Heero franziu o cenho com o relato, mas não se manifestou, deixando-o continuar.
— Comecei a gastar tudo o que tinha com a saúde de minha esposa e o que sobrava, perdia nas apostas. Contrai dividas que não pude pagar e para impedir que levassem minha menina como pagamento, uma noite, sorrateiramente abandonei a Oz. Enfrentamos uma cruel viagem até chegar aqui. - olhou ao redor. - Essa era a cabana que pertencia aos meus sogros, que foi a única herança de minha mulher.
— E o que aconteceu?
— Foi chegarmos aqui e minha esposa não suportou.
Não conseguiu evitar a lágrima que escorreu, enquanto olhava em direção ao quarto, onde Heero imaginou que ela devia ter dado seu último suspiro. Esperou um pouco, para que Franz se recuperasse. Com um puxar de ar, o de cabelo castanho, limpou a lágrima e continuou.
— Eu tentei pintar e vender as minhas obras e algumas eu consegui… Mas, logo os cobradores de Oz me encontraram.
— E então? - curioseou.
— Queriam levar minha filha com eles. E ela é meu tudo. - o moreno assentiu. - Entrei em desespero e tomei dinheiro emprestado com um nobre, que tinha comprado um de meus quadros uma vez e prometi pagá-lo…
Pausa.
— Até mesmo consegui vencer meu vicio por minha filha e ensinei tudo que sei para ela. Ela ama ler e pinta muito bem. Até melhor que eu.
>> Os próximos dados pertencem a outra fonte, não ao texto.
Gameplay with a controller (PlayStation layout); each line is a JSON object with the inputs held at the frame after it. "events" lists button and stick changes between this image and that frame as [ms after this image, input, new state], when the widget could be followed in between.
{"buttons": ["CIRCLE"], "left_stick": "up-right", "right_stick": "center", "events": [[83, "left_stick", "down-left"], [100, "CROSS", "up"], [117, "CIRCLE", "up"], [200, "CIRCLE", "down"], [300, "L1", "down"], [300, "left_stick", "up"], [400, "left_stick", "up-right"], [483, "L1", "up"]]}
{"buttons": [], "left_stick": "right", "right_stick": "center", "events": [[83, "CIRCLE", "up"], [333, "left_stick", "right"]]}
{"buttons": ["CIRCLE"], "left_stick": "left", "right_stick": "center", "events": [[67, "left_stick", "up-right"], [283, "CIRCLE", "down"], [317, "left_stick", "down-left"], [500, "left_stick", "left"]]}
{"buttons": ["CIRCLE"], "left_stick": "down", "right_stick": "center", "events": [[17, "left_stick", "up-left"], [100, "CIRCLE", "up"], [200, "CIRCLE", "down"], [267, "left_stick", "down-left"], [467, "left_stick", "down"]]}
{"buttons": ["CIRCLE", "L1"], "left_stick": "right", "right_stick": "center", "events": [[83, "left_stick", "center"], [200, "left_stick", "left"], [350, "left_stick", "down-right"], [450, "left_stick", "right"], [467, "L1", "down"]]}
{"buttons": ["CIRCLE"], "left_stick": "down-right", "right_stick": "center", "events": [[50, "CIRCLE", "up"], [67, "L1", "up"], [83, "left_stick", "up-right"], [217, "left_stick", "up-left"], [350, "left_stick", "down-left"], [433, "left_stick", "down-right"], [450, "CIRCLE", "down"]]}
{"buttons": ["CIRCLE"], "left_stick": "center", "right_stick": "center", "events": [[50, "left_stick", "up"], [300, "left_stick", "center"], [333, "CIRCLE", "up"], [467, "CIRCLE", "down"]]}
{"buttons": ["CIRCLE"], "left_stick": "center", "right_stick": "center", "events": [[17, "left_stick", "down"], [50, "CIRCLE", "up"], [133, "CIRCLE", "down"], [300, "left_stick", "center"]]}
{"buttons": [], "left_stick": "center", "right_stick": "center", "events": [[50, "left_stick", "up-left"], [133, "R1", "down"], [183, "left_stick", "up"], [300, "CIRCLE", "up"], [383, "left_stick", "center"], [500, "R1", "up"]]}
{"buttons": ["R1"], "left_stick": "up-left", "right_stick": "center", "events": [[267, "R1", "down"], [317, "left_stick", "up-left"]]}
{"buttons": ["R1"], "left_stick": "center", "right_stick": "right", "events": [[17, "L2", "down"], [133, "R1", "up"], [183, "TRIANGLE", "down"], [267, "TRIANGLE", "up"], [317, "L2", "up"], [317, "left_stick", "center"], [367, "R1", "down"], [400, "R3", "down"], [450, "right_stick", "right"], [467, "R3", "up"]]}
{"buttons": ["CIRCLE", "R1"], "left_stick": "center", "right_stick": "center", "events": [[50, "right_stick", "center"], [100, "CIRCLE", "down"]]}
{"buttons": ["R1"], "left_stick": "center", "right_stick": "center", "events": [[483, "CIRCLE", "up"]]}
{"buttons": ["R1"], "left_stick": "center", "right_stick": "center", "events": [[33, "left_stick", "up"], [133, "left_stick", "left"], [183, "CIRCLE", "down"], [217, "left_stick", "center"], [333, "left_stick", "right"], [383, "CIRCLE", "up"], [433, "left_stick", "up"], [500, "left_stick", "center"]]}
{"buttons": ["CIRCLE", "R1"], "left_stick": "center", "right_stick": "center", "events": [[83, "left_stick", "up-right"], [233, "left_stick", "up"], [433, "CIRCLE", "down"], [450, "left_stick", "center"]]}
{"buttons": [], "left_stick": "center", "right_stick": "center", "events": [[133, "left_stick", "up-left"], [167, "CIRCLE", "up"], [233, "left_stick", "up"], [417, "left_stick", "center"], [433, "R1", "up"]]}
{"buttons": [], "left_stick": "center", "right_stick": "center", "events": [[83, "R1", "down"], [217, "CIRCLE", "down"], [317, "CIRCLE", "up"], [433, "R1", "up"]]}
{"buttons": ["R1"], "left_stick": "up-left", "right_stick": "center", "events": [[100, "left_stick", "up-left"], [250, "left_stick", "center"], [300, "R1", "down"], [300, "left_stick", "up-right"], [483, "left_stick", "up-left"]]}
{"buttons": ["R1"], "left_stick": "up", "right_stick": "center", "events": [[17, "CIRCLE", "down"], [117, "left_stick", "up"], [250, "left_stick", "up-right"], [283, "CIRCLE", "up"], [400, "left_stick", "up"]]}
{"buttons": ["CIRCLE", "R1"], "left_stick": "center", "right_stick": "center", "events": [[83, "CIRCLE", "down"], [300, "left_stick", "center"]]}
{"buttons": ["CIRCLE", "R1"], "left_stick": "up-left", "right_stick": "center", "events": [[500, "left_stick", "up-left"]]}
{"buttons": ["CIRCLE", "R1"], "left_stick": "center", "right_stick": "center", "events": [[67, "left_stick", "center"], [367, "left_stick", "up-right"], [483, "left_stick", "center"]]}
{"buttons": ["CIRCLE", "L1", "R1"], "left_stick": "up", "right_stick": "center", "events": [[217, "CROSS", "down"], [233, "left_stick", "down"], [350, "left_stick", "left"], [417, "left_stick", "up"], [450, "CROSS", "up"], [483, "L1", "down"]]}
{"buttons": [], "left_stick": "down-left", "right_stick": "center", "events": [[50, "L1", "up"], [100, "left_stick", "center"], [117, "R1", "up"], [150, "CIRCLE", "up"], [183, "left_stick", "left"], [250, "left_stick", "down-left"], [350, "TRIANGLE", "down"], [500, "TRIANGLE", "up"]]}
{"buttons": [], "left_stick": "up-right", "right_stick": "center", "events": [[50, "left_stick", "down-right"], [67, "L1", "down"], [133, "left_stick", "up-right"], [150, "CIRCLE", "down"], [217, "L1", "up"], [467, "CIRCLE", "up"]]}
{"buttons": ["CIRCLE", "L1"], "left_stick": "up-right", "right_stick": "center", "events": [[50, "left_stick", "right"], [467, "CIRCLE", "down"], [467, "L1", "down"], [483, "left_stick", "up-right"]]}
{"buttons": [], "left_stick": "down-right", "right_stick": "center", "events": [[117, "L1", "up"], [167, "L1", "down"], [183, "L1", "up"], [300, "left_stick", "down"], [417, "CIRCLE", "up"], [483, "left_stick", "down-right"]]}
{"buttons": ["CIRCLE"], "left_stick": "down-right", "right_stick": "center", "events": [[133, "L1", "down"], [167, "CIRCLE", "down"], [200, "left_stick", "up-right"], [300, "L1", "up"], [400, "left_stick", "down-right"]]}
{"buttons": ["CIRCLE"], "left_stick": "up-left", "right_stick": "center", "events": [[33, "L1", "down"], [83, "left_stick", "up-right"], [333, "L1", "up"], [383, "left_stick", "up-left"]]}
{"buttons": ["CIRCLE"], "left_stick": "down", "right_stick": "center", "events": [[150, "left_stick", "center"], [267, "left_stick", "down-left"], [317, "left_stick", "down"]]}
E ali estava mais uma vez o brilho de orgulho nos olhos do pai.
— Então? - o animou a continuar.
— Ele me arrumou a quantia e quitei minha divida… Mas, eu não consegui pagar de volta no prazo…
Estreitou os olhos azuis, incomodado precocemente pelo seguinte.
— Ele me perguntou o que eu escolhia, minha filha ou eu. Não preciso responde, certo?
— E ele te torturou ao ponto de acabar com suas mãos?
Surpreso, abriu a boca, se perguntando como ele sabia que a situação de sua mãos atrofiadas era por culpa das torturas. Como se tivesse lido a duvida dele, respondeu.
— Tenho meu próprio torturador particular - sorriu com sua própria mórbida ao lembrar do moreno de rabo de cavalo do lado de fora da porta. - Sei bem identificar sinais de tortura quando os vejo.
Sem acompanhar o primeiro comentário, ao menos entendeu o final. Assentiu ao rei e continuou.
— Quando estive preso e desaparecido, minha filha buscou ajuda ao rei.
— Meu pai?
Saindo por primeira vez, de sua posição cômoda, Heero se moveu interessado, debruçando levemente sobre a mesa. Max assentiu e prosseguiu.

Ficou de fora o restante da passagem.